20 January 2018, Saturday, 14:24

Andrei Sannikov: New Ukraine’s government shouldn’t repeat Yushchenko’s mistakes


Ukraine cannot conduct a dialogue on democracy with the West and at the same time recognize the dictatorship in Belarus.

It has been stated by the presidential candidate in Belarus in the election-2010, the leader of “European Belarus” civil campaign Andrei Sannikov, who comments the results of the presidential election in Ukraine for charter97.org.

- What is your estimation of the election results in Ukraine? Will the policy of Ukraine towards Belarus change after the presidential election held on May 25, and the victory of Petro Poroshenko?

- First of all, I would like to sincerely congratulate the Ukrainian nation, who has displayed a unique responsibility and courage, by making their choice in the first round, despite the situation of military activities on their territory actually. And certainly I want to congratulate Petro Poroshenko, as well as Vitaly Klitschko with their being elected President of Ukraine and Kyiv’s mayor.

I think that the mandate given by voters to the new president provides that he should advance democratic values, and reinforce democratic institutions in the country. The new authorities in Ukraine have a moral obligation to the people who had committed a democratic revolution: first of all, to Ukrainians, and to thousands of Belarusians, who fought for freedom at the barricades of Maidan.

This mandate does not sanction support and development of relations with the dictatorship in Belarus. I hope that the new authorities of Ukraine understand that well, but still I want to remind them that relations with the dictatorial regime of Belarus were a constituent part of President Yushchenko’s policy, which ended in his defeat and Yanukovych’s rise to power.

We, Belarusians, naturally hope that Petro Poroshenko would not repeat these mistakes. Unlike Ukraine, the dictator in Belarus does not have any desire to become closer to Europe. No double standards should be used towards this regime, that is, Ukraine cannot conduct a dialogue about democracy with the West and at the same time recognize the dictatorship in Belarus. The legitimate president cannot be placed on the same shelf with the usurper, who stays in power illegally.

- Nevertheless, over the last two days Petro Poroshenko has mentioned “long-standing good relations” with the Belarusian dictator twice…

- There have been complicated issues between Minsk and Kyiv, firstly about the border, but they were solved in Lukashenka’s style, that is, by blackmailing. The same attitude on his part is to continue. That is why it is extremely important for the new government of Ukraine to underpin the basic values, due to which they are going to move into Europe, in fact, not in word, and to understand that these values do not allow an inexplicit attitude to a dictatorship. There should be a principled position towards a dictatorship, and only in this way Ukraine would be able to make headway.

- Yesterday the Secretary of the National Security Council of Ukraine informed that withdrawal of Russian troops was noticed for the first time. However, large-scale military exercise in Voronezh region with participation of Belarus is underway now. Can we say that the threat of invasion to Ukraine has decreased after the presidential election?
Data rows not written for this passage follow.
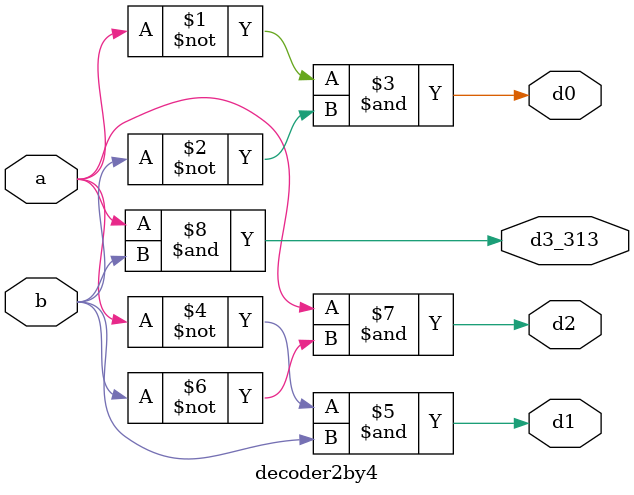
<source format=v>
`timescale 1ns / 1ps
module decoder2by4(d3_313,d2,d1,d0,a,b);
input a,b;
output d3_313,d2,d1,d0;
assign d0=~a&~b;  
assign d1=~a&b;   
assign d2=a&~b;
assign d3_313=a&b;


endmodule

</source>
- In its plans the Kremlin gives Belarus a role of foothold for creating a threat near the Ukrainian borders from the side of Minsk and of using Belarus in its military plans, which includes invasion of Ukraine.

Joint military exercises of different levels and formats, routinely held in recent times, show that Belarus under Lukashenka is viewed as a territory for exerting pressure on Ukraine. Once again the Ukrainian nation has demonstrated their maturity, and prevented thwarting the election by Russia. It gives a good impulse to future development, but the situation remains extremely tense.

It is quite obvious for me that the Kremlin would not stop its attempts to destabilize the situation and continue to pull Ukraine to pieces. The presidential election has become a vivid demonstration of the nation’s will to keep the unity of the country, both in terms of its territory and the choice of the strategic direction. I think that after its defeat Russia is going to take a time-out externally, but would try to formalize illegal formations in the South East of Ukraine and continue its subversive activities.

- The head of the Foreign Ministry of Russia has spoken about talks as well, however Sergei Lavrov opposed participation of the EU and the US as mediators in them.

- Russia would have to deal with the new authorities, but it will continue the policy of blackmailing, and primarily economic blackmailing. Without intermediaries Moscow wants to agree upon formalization of the plans to destabilize the situation in Ukraine which it still has. In this context it is really important for the new Ukrainian authorities not to forget the illegal armed annexation of Crimea. It is to become an acid test in the relations with Russia. Actually, I think that the Ukrainian authorities should consider the variant of direct talks with Russia.

The Kremlin has less and less bargaining chips, as now it is simply impossible to challenge the legitimacy of the elected president. In the complicated situation the election took place as it happens in European states. Poroshenko has been recognized by everyone already in fact, he has been recognized worldwide, and now it is necessary to talk to Russia from a different stance: as a completely legitimate power which represents the united country.